Movie Review : La La Land (2016)
Damien Chazelle took the movie industry by storm with his Oscar-nominated first movie Whiplash in 2014, which I thought was the best film in competition that year. Alejandro Gonzalez Inarritu's Birdman was a defendable winner, but it was Chazelle who captured the audiences' imagination with his lean, mean tale of abuse, sacrifice and excellence. La La Land is his second movie and it couldn't be any more different from the first. It's a goddamn musical about Los Angeles, movies, soulful dreamers and, of course, jazz music. I cannot tell you why anyone who's seen Whiplash would possibly be interested in seeing La La Land, but I did based on the optimistic perspective that Damien Chazelle must've known what the fuck he was doing and guess what? I was right.
La La Land is the story of Sebastian (Ryan Gosling), a passionate jazz pianist born fifty years too late and struggling to make ends meet and Mia (Emma Stone), a talented young actress who struggles getting attention from Hollywood executives. Fate keeps putting them in each other's way until they hopelessly fall in love and move in together in Sebastian messy bachelor, making it a proper home. Both are passionate, career-driven people, though and they're not used to balance personal ambition and romantic involvement. Sebastian is obviously talented, but struggles finding his place in a society that lost its use for jazz and Mia has an increasingly difficult time seeing a future for her in Los Angeles after the heartbreak of each audition. Mia and Sebastian eventually have to choose between their dream and one another.
The movie's calling card is its gorgeously written screenplay. Damien Chazelle simply is a terrific screenwriter, no matter what kind of story he's telling. La La Land is about the incompatibility of classic Hollywood dreams and the ruthless business that engineers them. Chazelle throws jabs at the artificial nature of the moviemaking business throughout the entire movie. There's a great scene in the beginning where Mia walks through a hallway full of women who look exactly like her after an audition. Sebastian takes his coffee in an ugly urban terrace in another scene, yet he's shielded by a billboard featuring a sunny, gorgeous dreamscape. La La Land is full of these smart, unobtrusive references which makes it consistently engaging without ever taking itself too seriously. There are also several movie references such as Singin' in the Rain, the Umbrellas of Cherbourg and even Casablanca. La La Land is passionate and competent. It knows what its talking about.
Perhaps my favorite aspect of La La Land is its self-awareness. It's not trying to be a movie about underdogs finding success against the odds. It's about dreams and reality. It is perhaps best exemplified in Sebastian's relationship to his nemesis Keith (John Legend) with who he profoundly disagrees about jazz. Not only Keith is not portrayed as the antagonist by Damien Chazelle, but he's portrayed as someone who deeply respect Sebastian's skills, cares for him and is ultimately right about the nature of jazz. Chazelle paints Sebastian's flaws through Keith and I thought it was just brilliant writing.

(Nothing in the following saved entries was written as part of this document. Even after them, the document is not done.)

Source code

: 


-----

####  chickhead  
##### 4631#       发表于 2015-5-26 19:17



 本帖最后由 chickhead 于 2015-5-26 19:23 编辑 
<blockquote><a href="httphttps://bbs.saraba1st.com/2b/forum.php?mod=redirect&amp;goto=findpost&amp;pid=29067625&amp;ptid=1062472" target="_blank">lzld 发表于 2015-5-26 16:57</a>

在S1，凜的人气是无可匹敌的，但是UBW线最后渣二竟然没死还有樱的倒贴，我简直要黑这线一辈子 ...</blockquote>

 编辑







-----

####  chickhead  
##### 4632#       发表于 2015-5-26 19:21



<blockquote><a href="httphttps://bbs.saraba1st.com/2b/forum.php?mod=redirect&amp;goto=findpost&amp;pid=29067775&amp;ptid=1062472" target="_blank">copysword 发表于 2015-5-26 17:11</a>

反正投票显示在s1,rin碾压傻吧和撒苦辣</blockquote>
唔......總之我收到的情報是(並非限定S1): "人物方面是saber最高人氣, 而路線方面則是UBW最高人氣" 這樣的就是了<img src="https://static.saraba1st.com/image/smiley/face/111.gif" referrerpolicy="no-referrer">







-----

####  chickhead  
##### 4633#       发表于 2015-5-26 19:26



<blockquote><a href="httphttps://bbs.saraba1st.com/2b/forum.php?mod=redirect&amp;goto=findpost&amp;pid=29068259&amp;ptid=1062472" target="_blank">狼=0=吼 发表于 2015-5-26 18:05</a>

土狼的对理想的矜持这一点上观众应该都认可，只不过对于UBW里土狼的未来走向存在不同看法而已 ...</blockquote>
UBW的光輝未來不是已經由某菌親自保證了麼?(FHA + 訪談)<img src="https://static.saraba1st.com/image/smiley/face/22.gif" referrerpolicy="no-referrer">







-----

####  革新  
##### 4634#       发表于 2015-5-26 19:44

Speak of, Legend really claimed his songwriting superiority over movie composer Justin Hurwitz. His song Start a Fire is a absolute scorcher. I wasn't really impressed with any of the singing and dancing in La La Land. I didn't make a big deal out of it though, because I thought it was willingly low-key. The movie never really commits to being a classic musical or a contemporary piece about broken dreams and it kind of worked.
No, I do not think City of Stars is a good song.
I wouldn't finish this review without addressing the whitewashing accusations flying on the internet. Some make a better case than others, but I believe they're really unfair overall. Take what you want form this because I'm a white guy defending another white guy, but I fail to see what Damien Chazelle should've done differently. It's a musical about TWO people who are profoundly disconnected from reality and profoundly in love. They meet in this kind of creative limbo that has nothing to do with the real world. I fail to see how this movie should have any social responsibilities from the get-go, but Damien Chazelle also tackled that aspect. Sebastian does indeed long for the past, but the only person he oppresses in himself. It is portrayed as a self-destructive instinct. I thought if Chazelle insisted any more than he did, La La Land would've reeked of token inclusion and other pseudo-progressive bullshit. His only responsibility was to write the best story he could and he went above and beyond the line of duty on that. I apologize in advance if this is racist, but I do not believe La La Land oppresses anybody.
The 2017 Academy Awards are a couple weeks away and La La Land is a prohibitive favorite to win everything after its almost flawless evening at the Golden Globes. The best movie nominated for the Oscar almost never wins and I wouldn't doubt there will be at least one better nominee than La La Land, but I'm rooting for Damien Chazelle since he got shafted by the Academy for the gorgeous and intense Whiplash. La La Land has a foot in the stars and another in reality and that's what makes it quirky and unique. I wouldn't call it a transformative movie or anything, but it's a good time and it's easy on the emotional manipulation. Damien Chazelle is definitely for real and it's time to embrace him as one of Hollywood's smartest, most talented new directors.